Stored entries
○ ○ ○

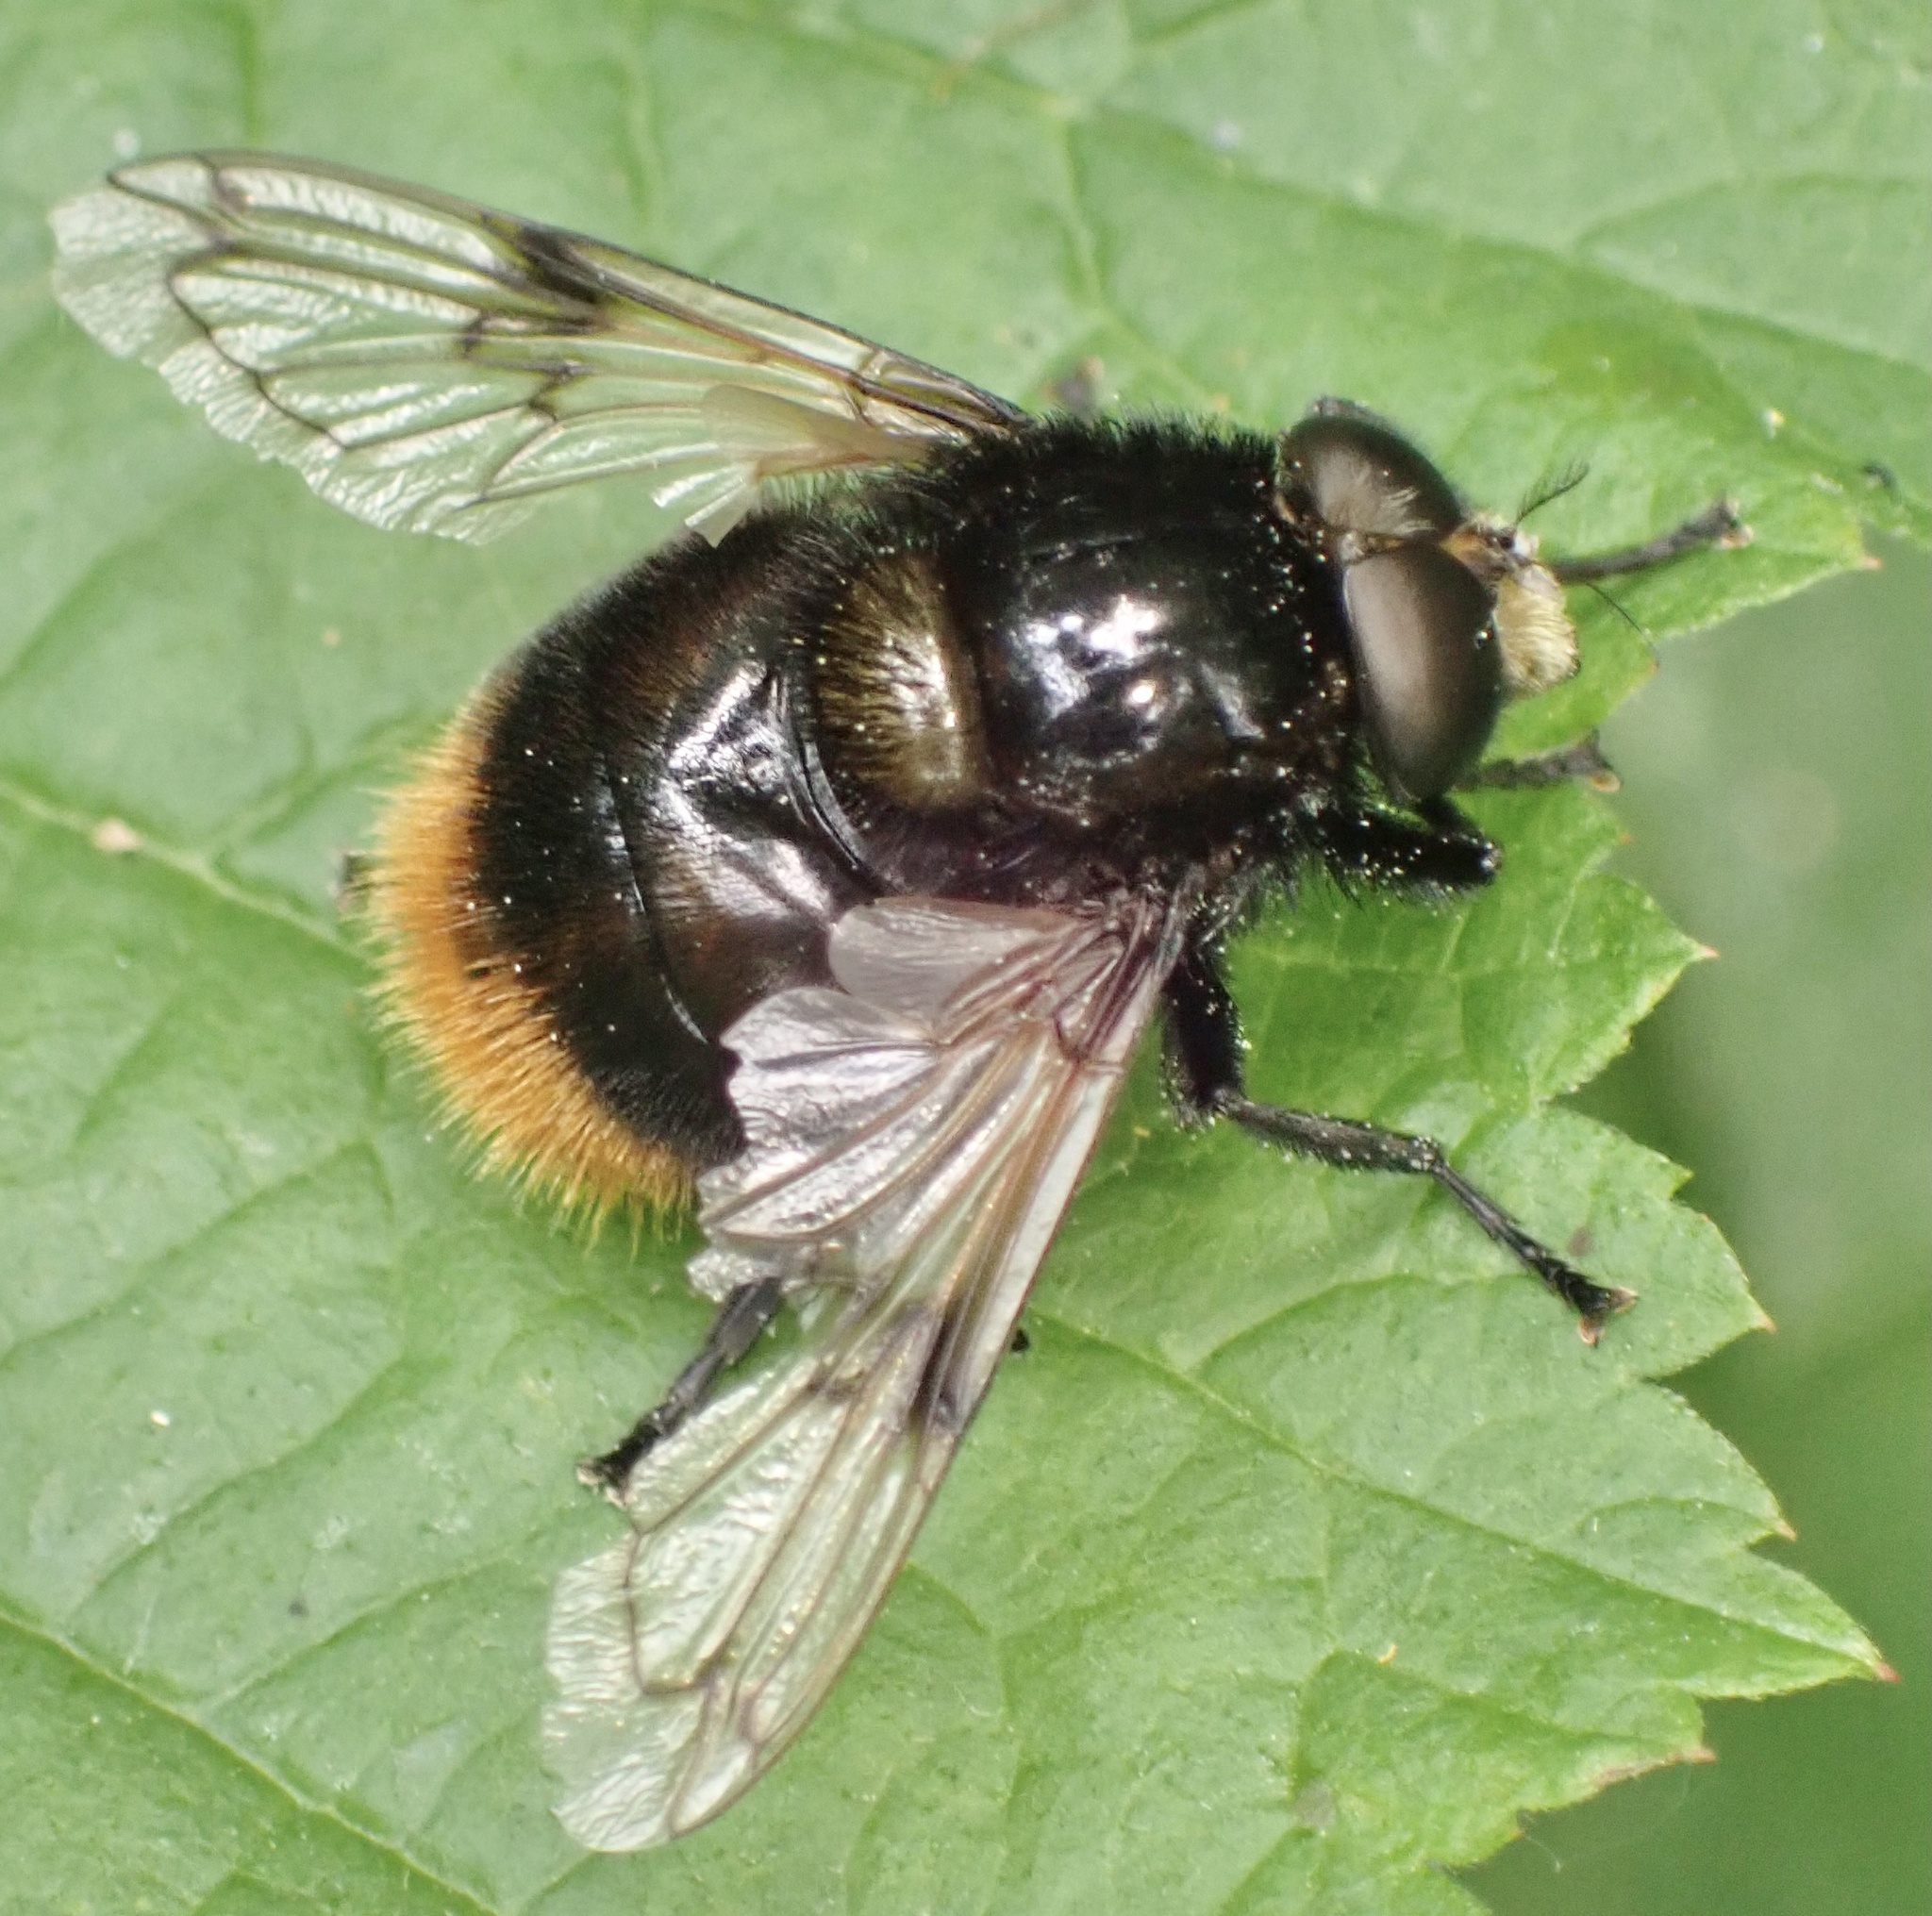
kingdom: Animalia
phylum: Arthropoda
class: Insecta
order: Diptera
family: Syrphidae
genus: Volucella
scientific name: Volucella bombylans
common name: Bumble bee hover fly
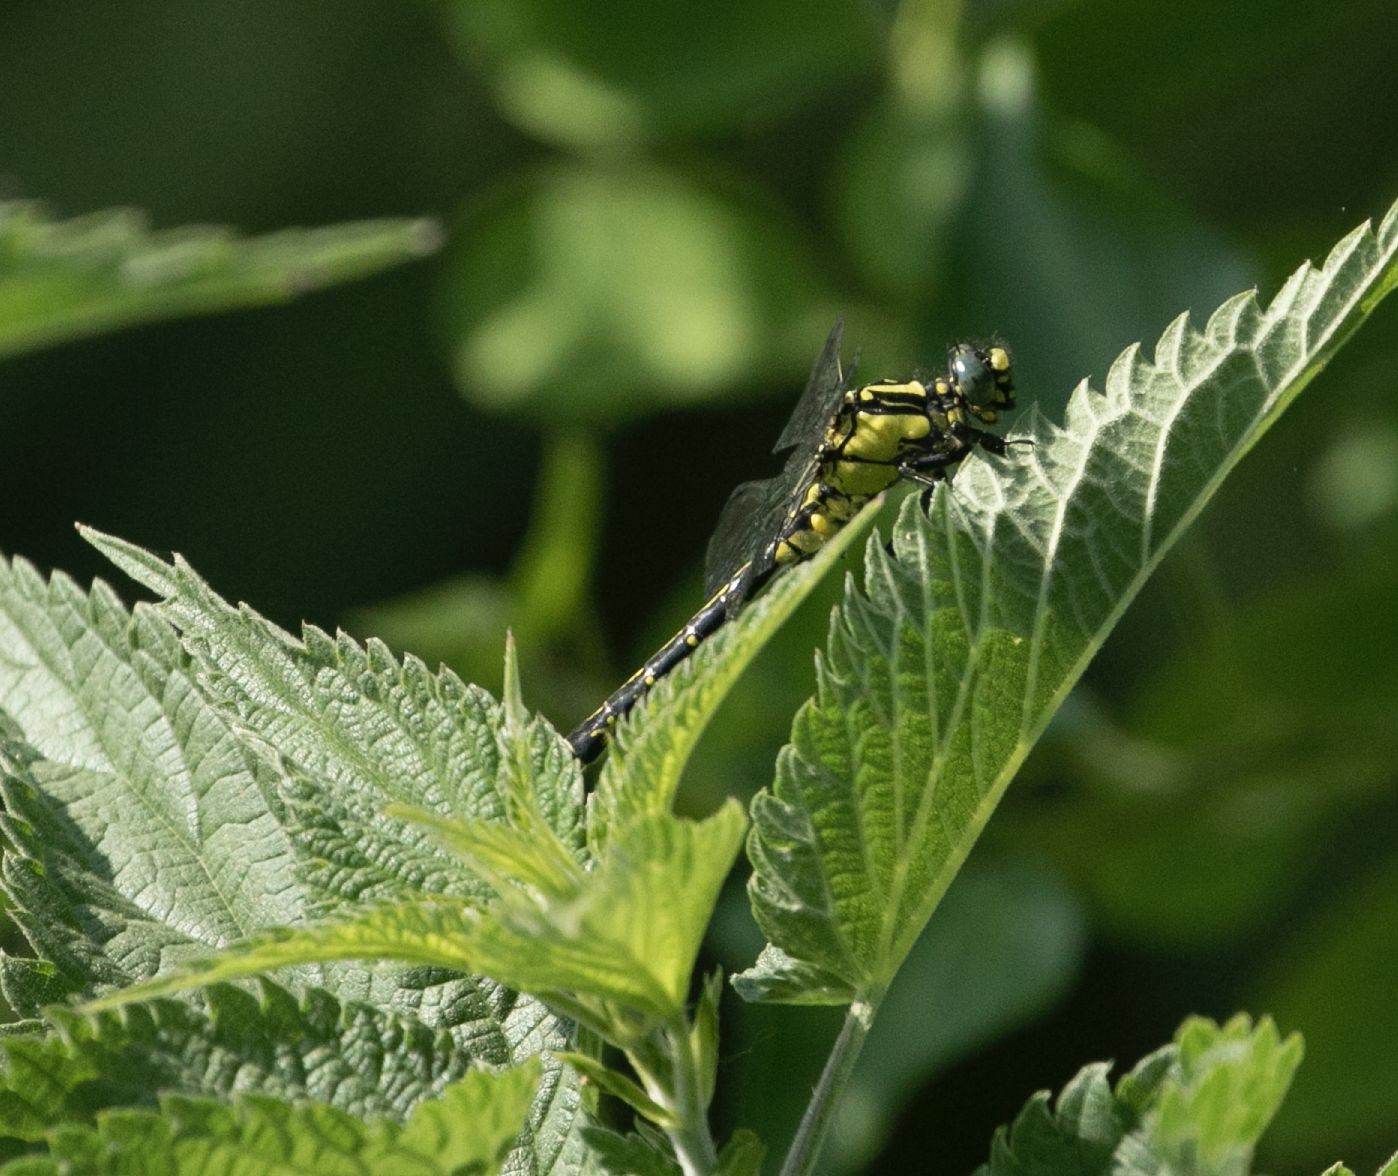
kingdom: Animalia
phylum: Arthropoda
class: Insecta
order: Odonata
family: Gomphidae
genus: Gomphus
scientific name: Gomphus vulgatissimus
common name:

○ ○ ○

▶ [Problem]
Copy the lines of the items above word for word, from the line that contains "order: Diptera" through the last line of the items, both included, and leave the pictures out.

▶ [Problem solution]
order: Diptera
family: Syrphidae
genus: Volucella
scientific name: Volucella bombylans
common name: Bumble bee hover fly
kingdom: Animalia
phylum: Arthropoda
class: Insecta
order: Odonata
family: Gomphidae
genus: Gomphus
scientific name: Gomphus vulgatissimus
common name:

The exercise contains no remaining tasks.